Unfortunately, he did not consider this project as a successful engineering project because:
- they were over budget
- and the handover was overdue.
Furthermore, they were unable to reach the production targets the line was designed for, but this can eventually be fixed with optimization projects. As he learned more about the preceding phases of the project he began to understand why and how things went wrong. In the following paragraphs he will give his opinion on the problems that occurred and suggest a solution to operate a successful engineering project.
The suggested solutions for a succesful engineering project
Use novel technology
Starting out, they deliberately decided to use novel technology. Using new technology is risky because there is no guarantee that the technology is commercially viable. On the other hand, it can be a risk worth taking if the technology has more potential than the current market technology, which is true in this case. The company could afford to take this risk, because the rest of the company is more than profitable enough to compensate for this risk.
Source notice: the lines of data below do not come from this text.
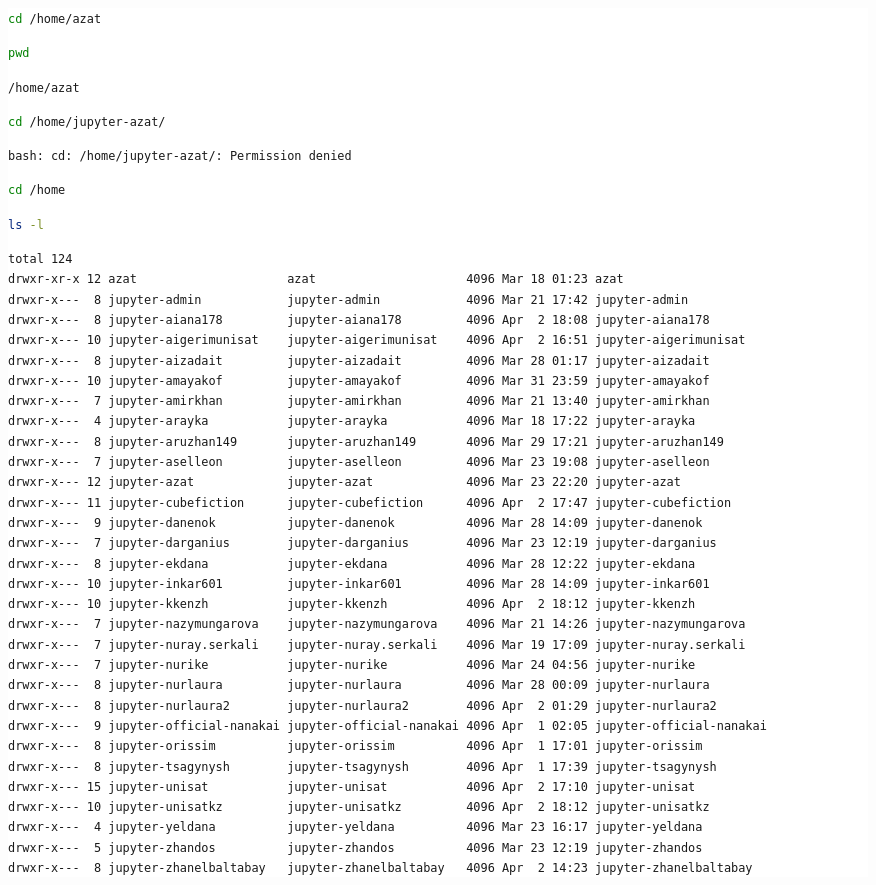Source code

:

```bash
cd /home/azat
```


```bash
pwd
```

    /home/azat



```bash
cd /home/jupyter-azat/
```

    bash: cd: /home/jupyter-azat/: Permission denied





```bash
cd /home
```


```bash
ls -l 
```

    total 124
    drwxr-xr-x 12 azat                     azat                     4096 Mar 18 01:23 azat
    drwxr-x---  8 jupyter-admin            jupyter-admin            4096 Mar 21 17:42 jupyter-admin
    drwxr-x---  8 jupyter-aiana178         jupyter-aiana178         4096 Apr  2 18:08 jupyter-aiana178
    drwxr-x--- 10 jupyter-aigerimunisat    jupyter-aigerimunisat    4096 Apr  2 16:51 jupyter-aigerimunisat
    drwxr-x---  8 jupyter-aizadait         jupyter-aizadait         4096 Mar 28 01:17 jupyter-aizadait
    drwxr-x--- 10 jupyter-amayakof         jupyter-amayakof         4096 Mar 31 23:59 jupyter-amayakof
    drwxr-x---  7 jupyter-amirkhan         jupyter-amirkhan         4096 Mar 21 13:40 jupyter-amirkhan
    drwxr-x---  4 jupyter-arayka           jupyter-arayka           4096 Mar 18 17:22 jupyter-arayka
    drwxr-x---  8 jupyter-aruzhan149       jupyter-aruzhan149       4096 Mar 29 17:21 jupyter-aruzhan149
    drwxr-x---  7 jupyter-aselleon         jupyter-aselleon         4096 Mar 23 19:08 jupyter-aselleon
    drwxr-x--- 12 jupyter-azat             jupyter-azat             4096 Mar 23 22:20 jupyter-azat
    drwxr-x--- 11 jupyter-cubefiction      jupyter-cubefiction      4096 Apr  2 17:47 jupyter-cubefiction
    drwxr-x---  9 jupyter-danenok          jupyter-danenok          4096 Mar 28 14:09 jupyter-danenok
    drwxr-x---  7 jupyter-darganius        jupyter-darganius        4096 Mar 23 12:19 jupyter-darganius
    drwxr-x---  8 jupyter-ekdana           jupyter-ekdana           4096 Mar 28 12:22 jupyter-ekdana
    drwxr-x--- 10 jupyter-inkar601         jupyter-inkar601         4096 Mar 28 14:09 jupyter-inkar601
    drwxr-x--- 10 jupyter-kkenzh           jupyter-kkenzh           4096 Apr  2 18:12 jupyter-kkenzh
    drwxr-x---  7 jupyter-nazymungarova    jupyter-nazymungarova    4096 Mar 21 14:26 jupyter-nazymungarova
    drwxr-x---  7 jupyter-nuray.serkali    jupyter-nuray.serkali    4096 Mar 19 17:09 jupyter-nuray.serkali
    drwxr-x---  7 jupyter-nurike           jupyter-nurike           4096 Mar 24 04:56 jupyter-nurike
    drwxr-x---  8 jupyter-nurlaura         jupyter-nurlaura         4096 Mar 28 00:09 jupyter-nurlaura
    drwxr-x---  8 jupyter-nurlaura2        jupyter-nurlaura2        4096 Apr  2 01:29 jupyter-nurlaura2
    drwxr-x---  9 jupyter-official-nanakai jupyter-official-nanakai 4096 Apr  1 02:05 jupyter-official-nanakai
    drwxr-x---  8 jupyter-orissim          jupyter-orissim          4096 Apr  1 17:01 jupyter-orissim
    drwxr-x---  8 jupyter-tsagynysh        jupyter-tsagynysh        4096 Apr  1 17:39 jupyter-tsagynysh
    drwxr-x--- 15 jupyter-unisat           jupyter-unisat           4096 Apr  2 17:10 jupyter-unisat
    drwxr-x--- 10 jupyter-unisatkz         jupyter-unisatkz         4096 Apr  2 18:12 jupyter-unisatkz
    drwxr-x---  4 jupyter-yeldana          jupyter-yeldana          4096 Mar 23 16:17 jupyter-yeldana
    drwxr-x---  5 jupyter-zhandos          jupyter-zhandos          4096 Mar 23 12:19 jupyter-zhandos
    drwxr-x---  8 jupyter-zhanelbaltabay   jupyter-zhanelbaltabay   4096 Apr  2 14:23 jupyter-zhanelbaltabay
The project was initiated as a joint venture and will result in a non-profit production line. Because of the joint venture, the project is much more difficult to abandon when things go wrong due to added contractual agreements of the partnership. Also, when there are setbacks and you have limited resources to invest, it does not make sense to invest in a non-profit as opposed to high(er) ROI projects.
Factory acceptance test (FAT)
They were unable to have a factory acceptance test (FAT) with conditions comparable to their production environment and therefore should have been cautious. During a FAT you visit the manufacturer, at their factory, and test the equipment they made according to your specifications. A FAT is an important milestone in a project because afterwards you decide if you are content with the equipment and move it to your site, or if you are not satisfied, then, the manufacturer needs to make adjustments.
Afterwards another FAT has to take place until the equipment complies with the required specifications. Another concern with using novel technologies is that there are few manufacturers able to produce what you need and that these manufacturers typically only specialize in related equipment.
In this case there was only one manufacturer and, because they needed a complete Filling Line, they also required equipment from other manufacturers. Eventually there were 5 parties involved, including them. In situations like this it is nearly impossible to have an representable FAT, because you are unable to test a complete Filling Line, consisting of machines from different manufacturers, at the factory of one manufacturer.
Site acceptance test (SAT)
The next phase in the realization of a succesful engineering project is usually the site acceptance test (SAT), in which the equipment is brought to you, the customer, and again tested, on site, to see if it still complies with the required specifications. The SAT is important because you are testing the equipment in less favorable conditions, from the point of view of the manufacturer, and you get a better representation of its performance during production.
After the SAT comes the commissioning. Commissioning for this project also included (line) integration; integrating the different machines into one Filling Line and integrating the Filling Line into their network.
Most of the problems they encountered during the commissioning result from having 4 manufacturers and suppliers involved in one production line. The reason for this is that changes in one system have unforeseen effects on the other systems. Also, suppliers tend to blame each other instead of taking accountability for the problems. Making progress at these times almost always involves a compromise.
A summary of our lessons learned for a succesful engineering project
- Use proven technology if you cannot afford additional/unforeseen risks with novel technology.
- Try to use as few suppliers/manufacturers as possible when engineering a production line.
- If you don’t have another option, make one of the manufacturers responsible for the integration of the systems.